Remember back in the 90’s when there was a resurgence in the popularity of jeans? Pepridge Farms remembers.
I was remembering how there used to be all these different fashion options back then, most of them terrible. Bellbottoms briefly made a comeback with the ladies, and quite frankly it wasn’t that bad, especially if the girl in question had a ghetto booty on her. With grunge, people were tearing new holes into their perfectly good jeans, until someone came up with the idea of selling them at retail in a pre-ripped style. The person who came up with that idea made a million goddamn dollars by taking a $10 pair of jeans, cutting them up, and selling them back at $50 a pop. Worse still were the acid wash jeans. That was a terrible idea from start to finish. Not content with faded colours, someone decided they needed to be chemically treated. The result was an eyesore that, much like the sun, no one wanted to look at. Seriously, the only thing that went with the acid wash jeans was a baggy white T-shirt and high top sneaks with the laces not laced properly. That was the early 90’s in a nutshell. Then there were button-fly jeans. Zippers were somehow too accommodating, so people decided they needed to keep their junk buttoned up. Not that bad of an idea, especially for anyone who’s ever got caught in their own zippers. Problem is: the Americans who bought these jeans also bought cheeseburgers. The two don’t mix. As they got fatter, their bulge began to bulge in ways it was no meant to. Buttons would come unbuttoned, or unbuttonable, and the result was a peek at their new-fangled thongs (thongs being the greatest fashion article invented in the 90’s).
Baggy jeans and low-riders ended up the century. Unfortunately, these articles of clothing were adopted by Wiggers, when they were better suited for hot chicks. I can remember girls walking around my high school with their low riders on, and the knots for their G-Strings sticking up out the sides, so all you had to do was just reach out and pull on this little string and their undies come off without ever touching their pants. That was SEXY AS HELL. You know what wasn’t sexy? All those wannabes running around with their Calvin Klein undies showing. That was wrong, and it went on far too long. I don’t known what the logic was behind all that. Was it supposed to attract the opposite sex? Was it supposed to send out a message like, “Hey ladies, my mom bought me a pack of Calvin Klein undies at the mall. Does that make you wet?” I’m sure on some level women are curious to see men in their underwear. It’s only natural. Seeing the elastic band of overpriced name-brand tighties on about one hundred guys in a day, however, couldn’t have been that interesting, especially for the girls who enjoyed a good bulge every now and then. The baggy jeans showed off about 0% bulge. It was the fashion of choice for the bulge-less. Plus dude were constantly pulling their pants up. For girl who were irritated by seeing guys scratching their balls in public, this must have been similarly irritating.

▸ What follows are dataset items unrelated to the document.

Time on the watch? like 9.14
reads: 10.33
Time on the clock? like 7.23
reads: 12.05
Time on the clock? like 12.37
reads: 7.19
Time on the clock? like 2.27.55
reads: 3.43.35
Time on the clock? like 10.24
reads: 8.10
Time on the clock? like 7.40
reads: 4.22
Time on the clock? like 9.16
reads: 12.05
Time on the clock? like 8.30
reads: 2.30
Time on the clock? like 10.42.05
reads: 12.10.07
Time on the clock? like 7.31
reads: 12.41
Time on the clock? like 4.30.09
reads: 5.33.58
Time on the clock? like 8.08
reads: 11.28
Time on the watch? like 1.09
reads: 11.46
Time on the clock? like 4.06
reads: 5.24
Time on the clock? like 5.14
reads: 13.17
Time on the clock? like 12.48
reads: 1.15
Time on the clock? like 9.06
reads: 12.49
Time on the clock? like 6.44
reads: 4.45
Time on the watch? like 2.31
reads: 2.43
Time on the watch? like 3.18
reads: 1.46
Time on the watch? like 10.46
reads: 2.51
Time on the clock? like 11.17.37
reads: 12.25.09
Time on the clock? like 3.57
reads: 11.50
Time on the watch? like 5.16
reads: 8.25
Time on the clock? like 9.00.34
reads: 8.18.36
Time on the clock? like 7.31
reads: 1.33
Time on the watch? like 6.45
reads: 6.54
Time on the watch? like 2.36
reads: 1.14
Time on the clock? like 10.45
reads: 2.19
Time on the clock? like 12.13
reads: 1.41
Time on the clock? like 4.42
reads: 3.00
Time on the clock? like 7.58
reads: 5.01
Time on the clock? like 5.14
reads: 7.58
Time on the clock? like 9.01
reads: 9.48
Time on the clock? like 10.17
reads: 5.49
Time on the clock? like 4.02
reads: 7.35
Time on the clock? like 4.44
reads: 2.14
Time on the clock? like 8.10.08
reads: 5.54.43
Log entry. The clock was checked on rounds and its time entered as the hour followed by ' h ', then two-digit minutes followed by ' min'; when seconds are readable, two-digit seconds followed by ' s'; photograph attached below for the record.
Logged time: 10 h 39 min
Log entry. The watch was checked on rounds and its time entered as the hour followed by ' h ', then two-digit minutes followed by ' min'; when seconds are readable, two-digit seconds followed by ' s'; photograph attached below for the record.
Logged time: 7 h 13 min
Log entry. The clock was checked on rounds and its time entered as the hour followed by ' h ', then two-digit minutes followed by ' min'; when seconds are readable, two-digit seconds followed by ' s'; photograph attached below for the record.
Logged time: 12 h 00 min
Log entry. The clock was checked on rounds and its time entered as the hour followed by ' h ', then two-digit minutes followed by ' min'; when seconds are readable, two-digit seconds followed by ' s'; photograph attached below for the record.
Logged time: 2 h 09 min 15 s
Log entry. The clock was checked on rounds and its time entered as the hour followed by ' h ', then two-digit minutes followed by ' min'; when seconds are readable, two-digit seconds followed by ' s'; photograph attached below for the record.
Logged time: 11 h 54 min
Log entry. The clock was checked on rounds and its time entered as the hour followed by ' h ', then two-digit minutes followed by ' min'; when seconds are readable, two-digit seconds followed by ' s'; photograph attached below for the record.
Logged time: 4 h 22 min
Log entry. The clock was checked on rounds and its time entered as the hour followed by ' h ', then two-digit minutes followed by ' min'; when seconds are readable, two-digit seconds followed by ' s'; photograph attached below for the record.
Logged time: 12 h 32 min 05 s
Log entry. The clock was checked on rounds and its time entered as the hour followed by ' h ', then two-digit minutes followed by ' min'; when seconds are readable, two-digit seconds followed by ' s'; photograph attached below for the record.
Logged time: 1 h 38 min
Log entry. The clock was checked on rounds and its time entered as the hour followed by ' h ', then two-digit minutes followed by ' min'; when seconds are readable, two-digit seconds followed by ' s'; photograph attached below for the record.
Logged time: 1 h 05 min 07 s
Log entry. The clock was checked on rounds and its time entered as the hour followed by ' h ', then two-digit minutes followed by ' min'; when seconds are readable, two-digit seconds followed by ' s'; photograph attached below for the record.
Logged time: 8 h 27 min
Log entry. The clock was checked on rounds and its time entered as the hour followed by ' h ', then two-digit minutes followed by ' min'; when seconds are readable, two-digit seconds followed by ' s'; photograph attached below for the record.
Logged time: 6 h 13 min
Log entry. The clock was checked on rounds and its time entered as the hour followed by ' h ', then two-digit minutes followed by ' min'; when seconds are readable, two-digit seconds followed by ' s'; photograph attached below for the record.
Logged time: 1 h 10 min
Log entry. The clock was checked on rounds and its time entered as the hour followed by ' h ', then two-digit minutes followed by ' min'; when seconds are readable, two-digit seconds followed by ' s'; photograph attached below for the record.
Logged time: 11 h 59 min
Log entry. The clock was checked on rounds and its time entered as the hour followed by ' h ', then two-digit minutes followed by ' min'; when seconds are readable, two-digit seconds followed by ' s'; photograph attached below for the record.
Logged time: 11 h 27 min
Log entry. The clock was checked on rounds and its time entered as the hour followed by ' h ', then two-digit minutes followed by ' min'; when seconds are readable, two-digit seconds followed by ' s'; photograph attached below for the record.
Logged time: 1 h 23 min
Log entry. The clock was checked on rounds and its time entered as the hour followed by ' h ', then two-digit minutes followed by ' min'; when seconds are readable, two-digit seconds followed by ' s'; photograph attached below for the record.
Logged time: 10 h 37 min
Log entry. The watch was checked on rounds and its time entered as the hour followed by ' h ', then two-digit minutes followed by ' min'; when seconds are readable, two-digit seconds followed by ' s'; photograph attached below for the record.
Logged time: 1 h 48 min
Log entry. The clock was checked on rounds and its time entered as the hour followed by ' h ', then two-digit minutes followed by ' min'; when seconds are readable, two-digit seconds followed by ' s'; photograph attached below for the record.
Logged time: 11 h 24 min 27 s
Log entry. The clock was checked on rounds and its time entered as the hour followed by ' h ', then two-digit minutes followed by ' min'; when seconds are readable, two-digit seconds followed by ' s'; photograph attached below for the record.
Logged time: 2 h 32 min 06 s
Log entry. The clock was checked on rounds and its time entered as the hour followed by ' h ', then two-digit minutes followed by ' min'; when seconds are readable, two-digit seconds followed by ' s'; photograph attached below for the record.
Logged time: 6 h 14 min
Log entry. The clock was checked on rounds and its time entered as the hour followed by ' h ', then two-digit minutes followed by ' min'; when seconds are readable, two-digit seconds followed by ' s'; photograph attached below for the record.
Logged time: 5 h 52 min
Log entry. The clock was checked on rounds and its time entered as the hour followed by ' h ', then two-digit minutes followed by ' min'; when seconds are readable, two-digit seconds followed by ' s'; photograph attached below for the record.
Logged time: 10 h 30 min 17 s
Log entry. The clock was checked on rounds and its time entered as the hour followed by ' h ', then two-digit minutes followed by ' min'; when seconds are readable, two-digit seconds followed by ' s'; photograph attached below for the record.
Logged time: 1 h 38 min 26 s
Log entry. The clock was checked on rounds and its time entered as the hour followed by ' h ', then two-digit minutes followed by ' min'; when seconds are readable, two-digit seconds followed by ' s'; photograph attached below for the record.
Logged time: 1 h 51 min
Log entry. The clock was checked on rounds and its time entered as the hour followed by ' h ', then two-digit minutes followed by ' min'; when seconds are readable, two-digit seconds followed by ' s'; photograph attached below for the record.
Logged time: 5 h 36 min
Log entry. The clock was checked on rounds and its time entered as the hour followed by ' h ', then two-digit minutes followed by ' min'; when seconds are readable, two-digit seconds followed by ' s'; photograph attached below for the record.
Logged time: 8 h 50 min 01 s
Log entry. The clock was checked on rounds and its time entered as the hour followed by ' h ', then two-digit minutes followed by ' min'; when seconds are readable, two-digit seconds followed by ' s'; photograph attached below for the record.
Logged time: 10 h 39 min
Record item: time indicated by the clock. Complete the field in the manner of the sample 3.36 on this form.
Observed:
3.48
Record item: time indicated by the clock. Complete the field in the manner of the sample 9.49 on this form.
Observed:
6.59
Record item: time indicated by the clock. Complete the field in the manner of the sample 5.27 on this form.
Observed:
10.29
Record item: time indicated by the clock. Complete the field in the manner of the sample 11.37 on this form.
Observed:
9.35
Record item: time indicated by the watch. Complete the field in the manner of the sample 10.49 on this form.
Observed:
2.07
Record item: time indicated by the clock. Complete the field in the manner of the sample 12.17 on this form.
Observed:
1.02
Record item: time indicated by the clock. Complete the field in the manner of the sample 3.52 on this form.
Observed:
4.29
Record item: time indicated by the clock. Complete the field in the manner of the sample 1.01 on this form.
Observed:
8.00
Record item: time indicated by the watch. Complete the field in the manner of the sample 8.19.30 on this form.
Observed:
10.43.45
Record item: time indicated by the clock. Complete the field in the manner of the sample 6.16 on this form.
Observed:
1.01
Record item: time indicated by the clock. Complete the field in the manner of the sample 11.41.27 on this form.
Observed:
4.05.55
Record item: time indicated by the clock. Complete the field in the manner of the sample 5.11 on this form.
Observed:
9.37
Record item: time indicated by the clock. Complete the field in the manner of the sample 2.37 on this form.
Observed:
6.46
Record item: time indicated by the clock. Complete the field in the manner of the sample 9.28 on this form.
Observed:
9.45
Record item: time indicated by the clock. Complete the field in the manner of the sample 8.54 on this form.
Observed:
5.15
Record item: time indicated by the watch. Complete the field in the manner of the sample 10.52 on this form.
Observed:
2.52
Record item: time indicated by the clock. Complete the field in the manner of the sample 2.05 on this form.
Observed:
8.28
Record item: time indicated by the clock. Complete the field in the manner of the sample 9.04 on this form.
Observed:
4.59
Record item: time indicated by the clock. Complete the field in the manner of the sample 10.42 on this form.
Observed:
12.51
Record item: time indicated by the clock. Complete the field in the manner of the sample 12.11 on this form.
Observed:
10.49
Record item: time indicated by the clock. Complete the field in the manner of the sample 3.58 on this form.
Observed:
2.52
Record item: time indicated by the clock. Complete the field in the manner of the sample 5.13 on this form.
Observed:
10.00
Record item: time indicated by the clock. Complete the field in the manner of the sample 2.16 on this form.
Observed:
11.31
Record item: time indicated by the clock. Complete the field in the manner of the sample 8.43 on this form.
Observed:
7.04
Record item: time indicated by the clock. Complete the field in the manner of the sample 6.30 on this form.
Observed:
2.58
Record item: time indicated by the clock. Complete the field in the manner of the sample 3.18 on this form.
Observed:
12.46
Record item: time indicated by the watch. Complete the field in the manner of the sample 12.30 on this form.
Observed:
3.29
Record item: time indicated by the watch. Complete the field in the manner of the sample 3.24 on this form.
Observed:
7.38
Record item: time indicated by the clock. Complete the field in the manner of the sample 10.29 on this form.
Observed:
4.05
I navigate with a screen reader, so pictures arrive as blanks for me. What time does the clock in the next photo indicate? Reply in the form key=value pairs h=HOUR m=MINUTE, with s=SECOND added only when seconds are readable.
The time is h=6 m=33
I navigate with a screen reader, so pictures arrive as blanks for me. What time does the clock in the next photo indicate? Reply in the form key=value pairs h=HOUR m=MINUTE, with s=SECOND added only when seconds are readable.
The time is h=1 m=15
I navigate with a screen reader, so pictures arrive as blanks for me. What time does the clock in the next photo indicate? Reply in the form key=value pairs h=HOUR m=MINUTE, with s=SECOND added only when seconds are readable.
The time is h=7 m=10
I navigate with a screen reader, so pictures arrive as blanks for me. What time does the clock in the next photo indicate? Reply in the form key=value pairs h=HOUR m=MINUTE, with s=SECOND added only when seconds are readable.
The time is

On the opposite end of the spectrum: tight jeans were in style with the punk crowd for a while. I’m talking about skin-tight. And it was only the lankiest of boys wearing them, so they looked like cartoon skeletons. Those jeans were just torture to your crotch. Now ladies sometimes like a good, tight pair of pants on a fella, but if they ever ended up in the sack with him, they’d find his sack was now permanently residing inside his body, because those fucking jean mutilated genitals. You may have been a dude when you put them on, but you’d be a girl by the time you took them off.
In many ways, it was a Renaissance of Jeans. What do we have nowadays for pants? Nothing. Just stuffy old styles, and cheaply made too. Not to say that the jeans of the 90’s weren’t cheaply made: they were, and by child labour. But those kids knew how to sew. I’ve gone through six pairs of Lees last year because the back pocket of my luscious, luscious ass keeps tearing, and that’s bullshit.